[[ Given text open ]]

Research talk:Quality dynamics of English Wikipedia/Work log/2017-02-17

From Meta, a Wikimedia project coordination wiki

Friday, February 17, 2017[edit]

Hey folks. Today I'm going to generate some monthly datasets for a few WikiProjects

  • WikiProject Chicago
  • WikiProject Michigan
  • WikiProject Oregon

So, my past queries assumed that only one template was used. This isn't true. There are many redirected template names that can be included on talk pages. For example, Military history has a lot.

> select page.page_title from pagelinks INNER JOIN page ON page_id = pl_from WHERE pl_namespace = 10 and pl_title = "WikiProject_Military_history" AND pl_from_namespace = 10 AND page.page_is_redirect;
+------------------------------+
| page_title                   |
+------------------------------+
| WikiProject_Military_History |
| WPCAS                        |
| WikiProject_Colditz          |
| MILHIST                      |
| Milhist                      |
| WP_Military_History          |
| WikiProject_MILHIST          |
| WikiProject_War              |
| WP_Military_history          |
| WPMILHIST                    |
| WPMilhist                    |
| MilHist                      |
| Mil_Hist                     |
| WPMH                         |
| WP_Mil                       |
| Military_history             |
| WPMIL                        |
+------------------------------+
17 rows in set (0.00 sec)

So in order to account for that, I'm going to change the querying strategy to pull in all of these templates too.

SELECT
  monthly_aq.timestamp AS month,
  SUM(weighted_sum) AS weighted_sum,
  SUM(LOG(weighted_sum)) AS weighted_log_sum,
  SUM(prediction = "Stub") AS stub_n,
  SUM(prediction = "Start") AS start_n,
  SUM(prediction = "C") AS c_n,
  SUM(prediction = "B") AS b_n,
  SUM(prediction = "GA") AS ga_n,
  SUM(prediction = "FA") AS fa_n,
  COUNT(*) AS n
FROM page AS talk
INNER JOIN page AS article ON
  talk.page_title = article.page_title AND
  article.page_namespace = 0
INNER JOIN templatelinks ON
  tl_from = talk.page_id
INNER JOIN staging.enwiki_monthly_aq AS monthly_aq ON
  article.page_id = monthly_aq.page_id
WHERE
  talk.page_namespace = 1 AND
  tl_namespace = 10 AND
  (
    tl_title = @WP_TEMPLATE OR 
    tl_title IN (
      SELECT page.page_title 
      FROM pagelinks 
      INNER JOIN page ON page_id = pl_from 
      WHERE 
        pl_namespace = 10 AND 
        pl_title = @WP_TEMPLATE AND 
        pl_from_namespace = 10 AND 
        page.page_is_redirect
    )
  )
GROUP BY month;

The hard part is that I need to manually do a bit of work to find the right template for a specific WikiProject. My strategy right now is just to go to a page that would *obviously* be classified by the target WikiProject, find out what template is used and check to see if it redirects me to a "main" template and then use that.

E.g.

Alright. Now I'm generating some datasets. --EpochFail (talk) 16:48, 17 February 2017 (UTC)[reply]

[[ Given text closed ]]

→ **List of tasks**:
A. Transcribe the work log from "The hard part" to "then use that.".
B. According to the work log, how many redirected template names does the query for "WikiProject_Military_history" return?

[[ Given records open ]]

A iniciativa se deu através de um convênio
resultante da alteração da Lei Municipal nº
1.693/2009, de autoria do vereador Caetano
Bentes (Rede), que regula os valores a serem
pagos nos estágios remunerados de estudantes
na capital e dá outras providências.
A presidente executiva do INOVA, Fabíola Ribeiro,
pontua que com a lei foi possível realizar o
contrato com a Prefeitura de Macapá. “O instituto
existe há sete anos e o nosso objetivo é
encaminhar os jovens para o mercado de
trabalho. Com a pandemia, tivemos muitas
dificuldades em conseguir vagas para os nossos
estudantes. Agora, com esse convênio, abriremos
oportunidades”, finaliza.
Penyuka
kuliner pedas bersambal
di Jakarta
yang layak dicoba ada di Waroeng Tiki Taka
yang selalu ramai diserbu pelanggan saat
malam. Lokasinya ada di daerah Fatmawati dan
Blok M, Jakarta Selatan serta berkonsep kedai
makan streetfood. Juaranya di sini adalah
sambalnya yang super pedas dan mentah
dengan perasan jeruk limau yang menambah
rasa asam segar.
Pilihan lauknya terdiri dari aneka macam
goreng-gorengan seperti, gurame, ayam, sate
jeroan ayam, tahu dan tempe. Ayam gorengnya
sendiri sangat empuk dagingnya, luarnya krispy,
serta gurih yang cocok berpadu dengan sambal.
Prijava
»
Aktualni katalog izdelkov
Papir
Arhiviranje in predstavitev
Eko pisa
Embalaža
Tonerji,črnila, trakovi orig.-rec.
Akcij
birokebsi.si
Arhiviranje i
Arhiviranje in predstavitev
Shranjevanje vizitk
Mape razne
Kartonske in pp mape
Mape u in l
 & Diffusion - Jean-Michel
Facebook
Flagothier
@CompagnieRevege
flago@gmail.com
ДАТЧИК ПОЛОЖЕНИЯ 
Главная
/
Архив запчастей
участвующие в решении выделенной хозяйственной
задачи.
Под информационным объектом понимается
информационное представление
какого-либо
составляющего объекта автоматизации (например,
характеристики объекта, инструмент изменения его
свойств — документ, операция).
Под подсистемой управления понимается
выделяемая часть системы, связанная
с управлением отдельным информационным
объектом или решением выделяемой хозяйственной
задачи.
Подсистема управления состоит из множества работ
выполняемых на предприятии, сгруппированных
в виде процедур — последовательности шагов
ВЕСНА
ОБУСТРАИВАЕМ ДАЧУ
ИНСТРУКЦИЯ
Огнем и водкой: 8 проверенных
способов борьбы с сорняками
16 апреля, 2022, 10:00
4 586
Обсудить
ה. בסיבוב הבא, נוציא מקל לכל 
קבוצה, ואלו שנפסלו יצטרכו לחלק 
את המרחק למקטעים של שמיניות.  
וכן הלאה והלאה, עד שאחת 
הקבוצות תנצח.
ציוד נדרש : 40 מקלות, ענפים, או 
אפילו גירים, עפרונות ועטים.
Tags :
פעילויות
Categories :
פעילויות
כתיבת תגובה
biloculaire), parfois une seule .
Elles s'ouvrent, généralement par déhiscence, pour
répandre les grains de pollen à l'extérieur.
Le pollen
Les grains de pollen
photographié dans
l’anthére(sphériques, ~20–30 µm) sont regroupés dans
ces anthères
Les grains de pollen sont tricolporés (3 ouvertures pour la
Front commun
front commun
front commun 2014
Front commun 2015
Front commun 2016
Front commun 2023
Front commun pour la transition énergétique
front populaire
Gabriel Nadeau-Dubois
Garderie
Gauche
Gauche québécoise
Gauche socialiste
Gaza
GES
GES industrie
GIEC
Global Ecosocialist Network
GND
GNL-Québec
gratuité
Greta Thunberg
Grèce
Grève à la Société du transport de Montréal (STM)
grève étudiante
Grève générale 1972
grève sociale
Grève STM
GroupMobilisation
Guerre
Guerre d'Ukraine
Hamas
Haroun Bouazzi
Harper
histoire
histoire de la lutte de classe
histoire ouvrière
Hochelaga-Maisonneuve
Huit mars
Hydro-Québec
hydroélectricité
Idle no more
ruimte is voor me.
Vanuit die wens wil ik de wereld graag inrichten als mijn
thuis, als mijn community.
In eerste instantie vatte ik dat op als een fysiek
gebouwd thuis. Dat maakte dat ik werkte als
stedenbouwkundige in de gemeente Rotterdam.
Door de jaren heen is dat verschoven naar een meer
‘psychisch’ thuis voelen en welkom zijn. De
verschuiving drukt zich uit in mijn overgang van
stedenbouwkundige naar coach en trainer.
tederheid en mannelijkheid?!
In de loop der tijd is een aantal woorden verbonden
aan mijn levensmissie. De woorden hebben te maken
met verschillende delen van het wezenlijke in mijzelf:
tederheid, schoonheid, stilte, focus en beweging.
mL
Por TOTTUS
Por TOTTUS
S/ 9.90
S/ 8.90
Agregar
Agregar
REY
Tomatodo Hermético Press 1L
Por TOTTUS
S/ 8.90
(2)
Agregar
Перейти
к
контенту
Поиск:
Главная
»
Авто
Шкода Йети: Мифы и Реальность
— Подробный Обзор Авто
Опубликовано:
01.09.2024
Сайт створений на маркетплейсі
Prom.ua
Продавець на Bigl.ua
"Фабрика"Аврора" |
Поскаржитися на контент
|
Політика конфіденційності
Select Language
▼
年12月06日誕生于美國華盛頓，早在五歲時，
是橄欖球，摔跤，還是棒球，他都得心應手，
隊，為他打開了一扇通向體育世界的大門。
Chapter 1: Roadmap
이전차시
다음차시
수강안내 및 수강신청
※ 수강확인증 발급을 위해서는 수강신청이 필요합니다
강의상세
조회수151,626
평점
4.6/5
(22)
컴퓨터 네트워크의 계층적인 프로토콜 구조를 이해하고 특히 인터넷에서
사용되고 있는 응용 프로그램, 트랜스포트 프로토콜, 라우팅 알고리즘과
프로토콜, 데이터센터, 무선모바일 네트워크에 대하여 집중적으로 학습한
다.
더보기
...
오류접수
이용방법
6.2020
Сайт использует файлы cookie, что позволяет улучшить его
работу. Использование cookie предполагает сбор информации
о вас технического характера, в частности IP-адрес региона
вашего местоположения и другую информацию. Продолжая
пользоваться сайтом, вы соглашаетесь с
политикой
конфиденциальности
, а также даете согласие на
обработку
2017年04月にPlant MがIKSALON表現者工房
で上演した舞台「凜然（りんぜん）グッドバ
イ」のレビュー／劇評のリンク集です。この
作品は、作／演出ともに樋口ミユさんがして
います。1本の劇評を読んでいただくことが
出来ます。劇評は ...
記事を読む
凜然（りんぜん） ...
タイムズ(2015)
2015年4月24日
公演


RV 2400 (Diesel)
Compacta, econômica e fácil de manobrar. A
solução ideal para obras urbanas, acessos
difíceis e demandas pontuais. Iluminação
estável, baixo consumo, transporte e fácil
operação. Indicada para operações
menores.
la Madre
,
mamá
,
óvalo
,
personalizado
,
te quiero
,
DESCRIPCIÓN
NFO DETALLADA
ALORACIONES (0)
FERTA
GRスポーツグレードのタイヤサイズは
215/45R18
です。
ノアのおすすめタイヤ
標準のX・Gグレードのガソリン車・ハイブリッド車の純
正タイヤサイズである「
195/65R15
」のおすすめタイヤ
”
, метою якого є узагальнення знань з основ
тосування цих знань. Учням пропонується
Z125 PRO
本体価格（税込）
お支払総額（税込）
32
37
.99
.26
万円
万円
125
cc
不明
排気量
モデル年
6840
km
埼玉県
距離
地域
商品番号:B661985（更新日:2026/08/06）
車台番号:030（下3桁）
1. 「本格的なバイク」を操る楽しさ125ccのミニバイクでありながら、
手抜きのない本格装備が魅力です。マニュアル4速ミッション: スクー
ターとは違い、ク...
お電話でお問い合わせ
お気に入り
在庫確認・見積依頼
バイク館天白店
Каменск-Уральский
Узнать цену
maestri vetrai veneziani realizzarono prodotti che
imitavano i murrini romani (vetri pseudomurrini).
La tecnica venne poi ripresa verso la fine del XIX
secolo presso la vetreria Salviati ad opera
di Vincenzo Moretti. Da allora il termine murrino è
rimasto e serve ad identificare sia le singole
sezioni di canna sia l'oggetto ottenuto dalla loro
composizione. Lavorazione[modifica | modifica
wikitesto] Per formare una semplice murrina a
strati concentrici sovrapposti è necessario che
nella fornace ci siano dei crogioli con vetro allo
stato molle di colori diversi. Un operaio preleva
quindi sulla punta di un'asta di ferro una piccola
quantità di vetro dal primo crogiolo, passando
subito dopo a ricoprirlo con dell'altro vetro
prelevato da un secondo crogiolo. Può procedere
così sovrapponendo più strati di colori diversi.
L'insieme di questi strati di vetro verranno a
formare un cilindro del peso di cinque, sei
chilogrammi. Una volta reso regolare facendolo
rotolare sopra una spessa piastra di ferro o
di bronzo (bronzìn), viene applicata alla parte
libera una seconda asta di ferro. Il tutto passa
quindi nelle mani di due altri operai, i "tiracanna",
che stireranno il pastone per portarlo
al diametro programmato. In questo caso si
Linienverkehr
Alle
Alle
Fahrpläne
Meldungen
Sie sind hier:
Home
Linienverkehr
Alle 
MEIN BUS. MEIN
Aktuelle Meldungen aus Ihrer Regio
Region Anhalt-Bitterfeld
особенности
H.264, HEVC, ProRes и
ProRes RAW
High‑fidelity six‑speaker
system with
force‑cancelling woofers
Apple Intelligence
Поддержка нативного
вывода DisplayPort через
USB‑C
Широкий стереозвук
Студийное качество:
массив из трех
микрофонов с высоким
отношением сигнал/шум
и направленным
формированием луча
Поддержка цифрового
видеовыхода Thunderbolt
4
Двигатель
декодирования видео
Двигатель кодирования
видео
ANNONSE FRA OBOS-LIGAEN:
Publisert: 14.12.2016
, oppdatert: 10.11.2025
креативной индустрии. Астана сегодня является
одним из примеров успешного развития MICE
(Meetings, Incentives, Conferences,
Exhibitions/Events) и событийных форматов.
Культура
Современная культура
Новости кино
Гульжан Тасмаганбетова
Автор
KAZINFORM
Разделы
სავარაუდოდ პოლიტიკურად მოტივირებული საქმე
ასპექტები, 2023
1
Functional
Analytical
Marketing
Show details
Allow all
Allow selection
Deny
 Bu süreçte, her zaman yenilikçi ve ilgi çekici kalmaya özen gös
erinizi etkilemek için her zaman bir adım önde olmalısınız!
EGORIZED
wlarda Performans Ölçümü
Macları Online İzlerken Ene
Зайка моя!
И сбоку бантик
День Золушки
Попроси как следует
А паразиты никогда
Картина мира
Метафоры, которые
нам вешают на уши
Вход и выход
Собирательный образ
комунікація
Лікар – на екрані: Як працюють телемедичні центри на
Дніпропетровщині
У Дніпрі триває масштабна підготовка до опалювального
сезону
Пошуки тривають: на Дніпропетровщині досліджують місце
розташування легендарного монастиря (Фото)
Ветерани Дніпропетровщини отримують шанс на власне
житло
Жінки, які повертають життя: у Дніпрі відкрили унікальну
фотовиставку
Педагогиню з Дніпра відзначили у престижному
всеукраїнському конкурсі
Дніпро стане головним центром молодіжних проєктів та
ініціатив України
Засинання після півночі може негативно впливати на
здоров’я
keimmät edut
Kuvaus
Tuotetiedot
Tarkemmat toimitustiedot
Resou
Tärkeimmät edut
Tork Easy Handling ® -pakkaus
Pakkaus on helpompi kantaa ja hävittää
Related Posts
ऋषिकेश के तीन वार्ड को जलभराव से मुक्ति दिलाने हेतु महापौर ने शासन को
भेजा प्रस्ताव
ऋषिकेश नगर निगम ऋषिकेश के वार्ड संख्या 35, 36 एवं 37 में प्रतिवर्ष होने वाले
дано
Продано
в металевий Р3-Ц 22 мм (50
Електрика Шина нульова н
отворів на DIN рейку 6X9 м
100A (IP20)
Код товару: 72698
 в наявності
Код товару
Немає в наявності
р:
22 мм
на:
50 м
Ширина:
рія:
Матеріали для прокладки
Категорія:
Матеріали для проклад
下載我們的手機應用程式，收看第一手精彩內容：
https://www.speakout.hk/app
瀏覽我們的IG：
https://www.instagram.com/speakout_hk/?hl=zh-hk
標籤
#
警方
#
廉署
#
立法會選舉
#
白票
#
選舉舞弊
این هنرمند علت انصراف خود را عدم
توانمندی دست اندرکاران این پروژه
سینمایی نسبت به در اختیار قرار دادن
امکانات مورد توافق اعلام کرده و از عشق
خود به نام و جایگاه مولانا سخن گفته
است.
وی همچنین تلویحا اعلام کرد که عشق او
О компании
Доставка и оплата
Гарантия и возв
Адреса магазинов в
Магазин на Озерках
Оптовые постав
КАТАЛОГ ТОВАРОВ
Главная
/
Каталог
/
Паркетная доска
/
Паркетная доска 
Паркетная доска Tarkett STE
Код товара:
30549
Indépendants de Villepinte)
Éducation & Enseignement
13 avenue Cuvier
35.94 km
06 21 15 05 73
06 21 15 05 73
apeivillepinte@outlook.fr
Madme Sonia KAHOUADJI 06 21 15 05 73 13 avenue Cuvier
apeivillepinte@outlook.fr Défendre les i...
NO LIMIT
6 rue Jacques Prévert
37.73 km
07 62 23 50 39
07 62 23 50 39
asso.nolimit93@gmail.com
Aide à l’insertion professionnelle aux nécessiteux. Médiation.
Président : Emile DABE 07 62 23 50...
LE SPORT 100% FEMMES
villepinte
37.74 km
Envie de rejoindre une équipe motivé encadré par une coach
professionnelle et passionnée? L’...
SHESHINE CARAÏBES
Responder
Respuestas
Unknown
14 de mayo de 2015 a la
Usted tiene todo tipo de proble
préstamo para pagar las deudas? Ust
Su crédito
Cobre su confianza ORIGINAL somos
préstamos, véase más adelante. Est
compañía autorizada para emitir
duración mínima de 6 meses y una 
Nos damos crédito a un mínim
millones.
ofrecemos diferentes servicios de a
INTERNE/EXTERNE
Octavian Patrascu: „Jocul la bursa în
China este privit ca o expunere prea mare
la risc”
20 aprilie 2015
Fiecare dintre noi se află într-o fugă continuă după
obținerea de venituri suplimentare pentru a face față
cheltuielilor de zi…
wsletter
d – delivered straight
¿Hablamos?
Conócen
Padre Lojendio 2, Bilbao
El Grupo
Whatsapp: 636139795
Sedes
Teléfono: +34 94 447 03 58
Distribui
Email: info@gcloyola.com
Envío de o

[[ Given records closed ]]

→ **Answers provided**:
A.
The hard part is that I need to manually do a bit of work to find the right template for a specific WikiProject. My strategy right now is just to go to a page that would *obviously* be classified by the target WikiProject, find out what template is used and check to see if it redirects me to a "main" template and then use that.

B. 17